Seminggu setelah kejadian itu, Rifqi berjalan di antara nisan-nisan bisu di pemakaman nasrani. Di sebuah nisan bertuliskan ‘Natasha’, dia terhenti. Ia hanya terdiam. Tak perlu berdoa.
Rasa cinta yang dulu meliputi hatinya berubah menjadi rasa benci yang begitu besar. Karena gadis itu, dia hampir meninggalkan agamanya. Meninggalkan agama yang akan mengantarnya ke surga Allah. Dia tak pernah bersedih mengetahui bahwa gadis itu telah tiada. Dia sempat menyesal pernah mencintai Natasha. Tapi saat ia pulang ke rumah, dia menemukan surat dari Natasha, yang menyatakan bahwa Natasha mulai tertarik ada agama Islam. Rifqi hanya dapat menyesali bahwa ia tidak dapat membantu dan menuntun Natasha ke jalan Allah.
Tapi baginya yang penting sekarang adalah ia akan memeluk Islam hingga akhir hayatnya. Sampai malaikat menjemputnya. Dia menyerahkan segala urusan pada Allah. Termasuk mengenai jodoh. Karena Allah telah berfirman dalam QS Ar-Rum: 21, Dan di antara tanda-tanda kekuasaanNya ialah Dia menciptakan untukmu isteri-isteri dari jenismu sendiri, supaya kamu cenderung dan merasa tenteram kepadanya, dan dijadikanNya di antaramu rasa kasih sayang. Sesungguhnya pada yang demikian itu benar-benar terdapat tanda-tanda bagi kamu yang berpikir. Dia yakin Allah telah menyiapkan seorang perempuan sholehah yang sepadan dengannya untuk menemaninya beribadah bersama pada Allah.

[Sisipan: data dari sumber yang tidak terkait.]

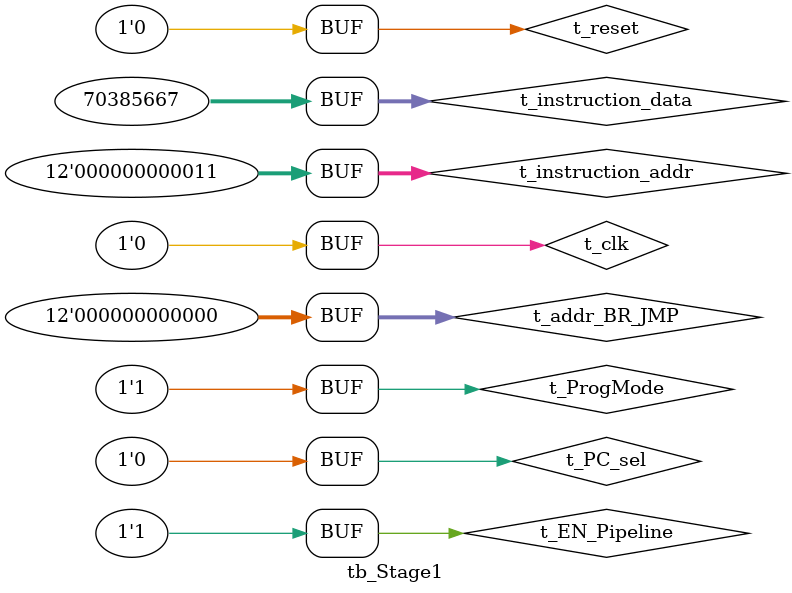
<source format=v>
`timescale 1ns/1ns
module tb_Stage1();

	reg t_reset;
	reg t_clk;
	reg [11:0]t_instruction_addr;
	reg [31:0]t_instruction_data;
	reg  t_PC_sel;
	reg t_ProgMode;
	reg [11:0]t_addr_BR_JMP;
	reg t_EN_Pipeline;

	wire [31:0]t_instruction_out;


	Stage1	DUT(
		.clk		(t_clk),
		.reset		(t_reset),
		.Instruction_addr		(t_instruction_addr),
		.Instruction_Data	(t_instruction_data),
		.PC_sel		(t_PC_sel),
		.ProgMode		(t_ProgMode),
		.addr_BR_JMP     (t_addr_BR_JMP),
		.En_Pipeline       (t_EN_Pipeline),
		.Instruction_out(t_instruction_out));
	always
	begin
		t_clk=1'b1;
		#10;
		t_clk=1'b0;
		#10;
	end

	initial
	begin
		t_instruction_addr=12'd0;
		t_instruction_data=32'd0;
		t_PC_sel=1'b0;
		t_ProgMode=1'b0;
		t_addr_BR_JMP=12'd0;
		t_EN_Pipeline=1'b0;
		t_reset=1'b1;
		#20;
		t_reset=1'b0;
		t_instruction_data = 32'h00221804;
		#20;
		t_instruction_addr=12'd1;
		t_instruction_data = 32'h10220005;
		#20;
		t_instruction_addr=12'd2;
		t_instruction_data = 32'hfc00003d;	
		#20;
		t_instruction_addr=12'd3;
		t_instruction_data = 32'h04320003;
		#20;	
		t_ProgMode=1'b1;
		#10;
		t_EN_Pipeline=1'b1;
		#80;
	end

endmodule

// run 190ns

</source>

Sebuah kejadian tak patut untuk ditangisi. Tapi untuk dikenang dan untuk diambil pelajaran dan hikmah yang terkandung dalam kejadian tersebut. Baginya, Islam adalah satu-satunya agama yang dapat mengantarkannya ke surga Allah. Karena hanya Islam lah agama yang dimiliki oleh Allah (QS Ali Imran:19).